═════ The data ═════
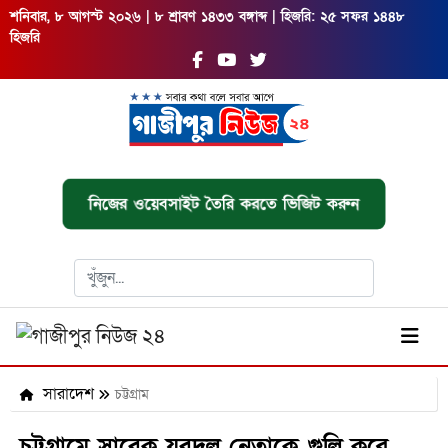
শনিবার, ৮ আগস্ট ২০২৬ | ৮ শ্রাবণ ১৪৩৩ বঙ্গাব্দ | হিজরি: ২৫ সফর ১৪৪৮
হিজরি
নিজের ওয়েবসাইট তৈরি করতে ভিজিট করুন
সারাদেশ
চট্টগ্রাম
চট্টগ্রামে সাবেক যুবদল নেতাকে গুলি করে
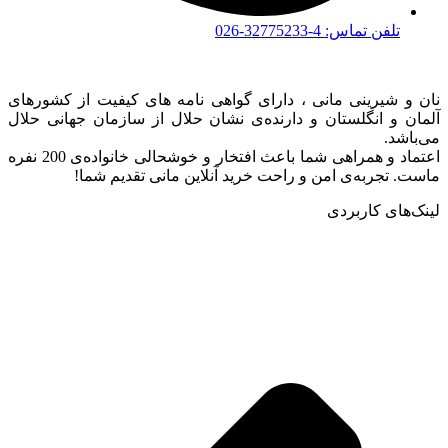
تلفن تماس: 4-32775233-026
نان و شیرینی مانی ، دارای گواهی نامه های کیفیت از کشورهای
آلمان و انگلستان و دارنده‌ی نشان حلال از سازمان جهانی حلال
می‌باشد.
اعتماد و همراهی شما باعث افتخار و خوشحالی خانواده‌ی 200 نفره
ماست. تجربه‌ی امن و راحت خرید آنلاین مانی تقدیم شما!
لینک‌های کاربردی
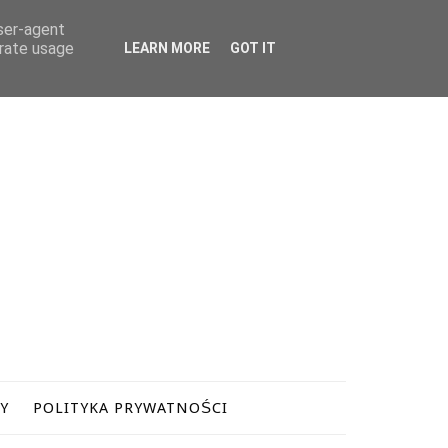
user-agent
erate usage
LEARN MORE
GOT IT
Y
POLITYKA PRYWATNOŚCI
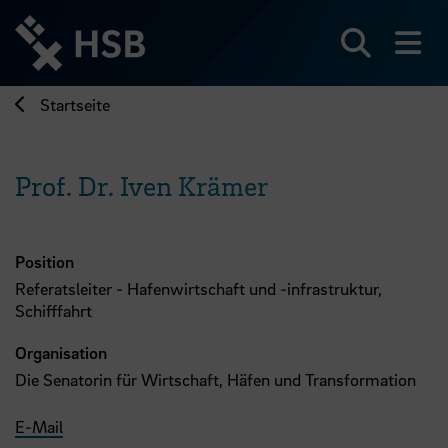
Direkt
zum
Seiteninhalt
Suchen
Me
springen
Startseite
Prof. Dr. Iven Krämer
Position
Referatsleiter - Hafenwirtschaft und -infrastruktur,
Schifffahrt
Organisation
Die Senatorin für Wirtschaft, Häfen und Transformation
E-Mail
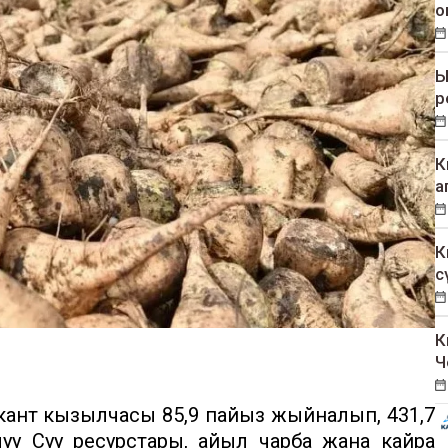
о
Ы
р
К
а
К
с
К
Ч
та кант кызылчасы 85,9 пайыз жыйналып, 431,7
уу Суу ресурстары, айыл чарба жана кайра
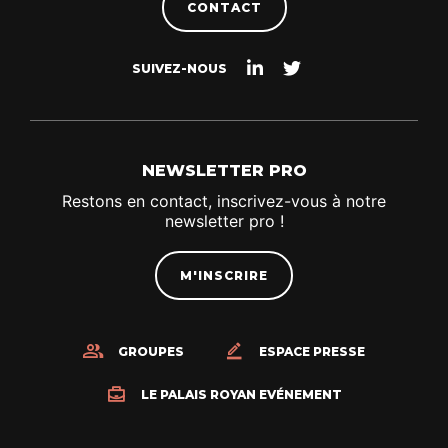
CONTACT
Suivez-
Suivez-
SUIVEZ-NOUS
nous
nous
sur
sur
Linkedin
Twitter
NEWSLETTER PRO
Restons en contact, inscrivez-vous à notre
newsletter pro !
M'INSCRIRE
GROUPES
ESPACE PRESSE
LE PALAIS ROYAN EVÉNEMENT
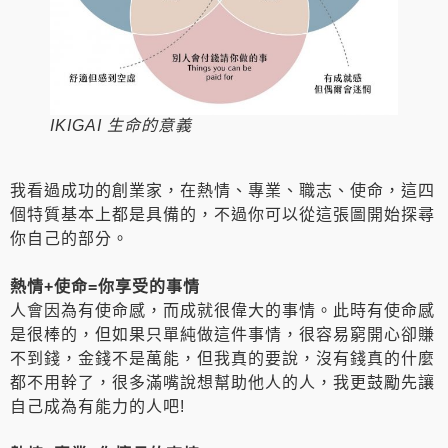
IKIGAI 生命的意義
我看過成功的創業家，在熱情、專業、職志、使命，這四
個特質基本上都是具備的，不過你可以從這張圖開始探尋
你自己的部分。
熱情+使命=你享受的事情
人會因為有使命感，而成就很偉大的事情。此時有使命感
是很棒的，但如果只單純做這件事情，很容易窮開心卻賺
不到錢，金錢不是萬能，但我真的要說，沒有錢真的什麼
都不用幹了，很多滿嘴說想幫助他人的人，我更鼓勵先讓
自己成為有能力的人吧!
═════
* [Task prompt] Each line from the start of the entries to the line holding "اعتماد و همراهی" is to be given again exactly, both ends included, and each picture is to be left out.

* [Task answer]
শনিবার, ৮ আগস্ট ২০২৬ | ৮ শ্রাবণ ১৪৩৩ বঙ্গাব্দ | হিজরি: ২৫ সফর ১৪৪৮
হিজরি
নিজের ওয়েবসাইট তৈরি করতে ভিজিট করুন
সারাদেশ
চট্টগ্রাম
চট্টগ্রামে সাবেক যুবদল নেতাকে গুলি করে
تلفن تماس: 4-32775233-026
نان و شیرینی مانی ، دارای گواهی نامه های کیفیت از کشورهای
آلمان و انگلستان و دارنده‌ی نشان حلال از سازمان جهانی حلال
می‌باشد.
اعتماد و همراهی شما باعث افتخار و خوشحالی خانواده‌ی 200 نفره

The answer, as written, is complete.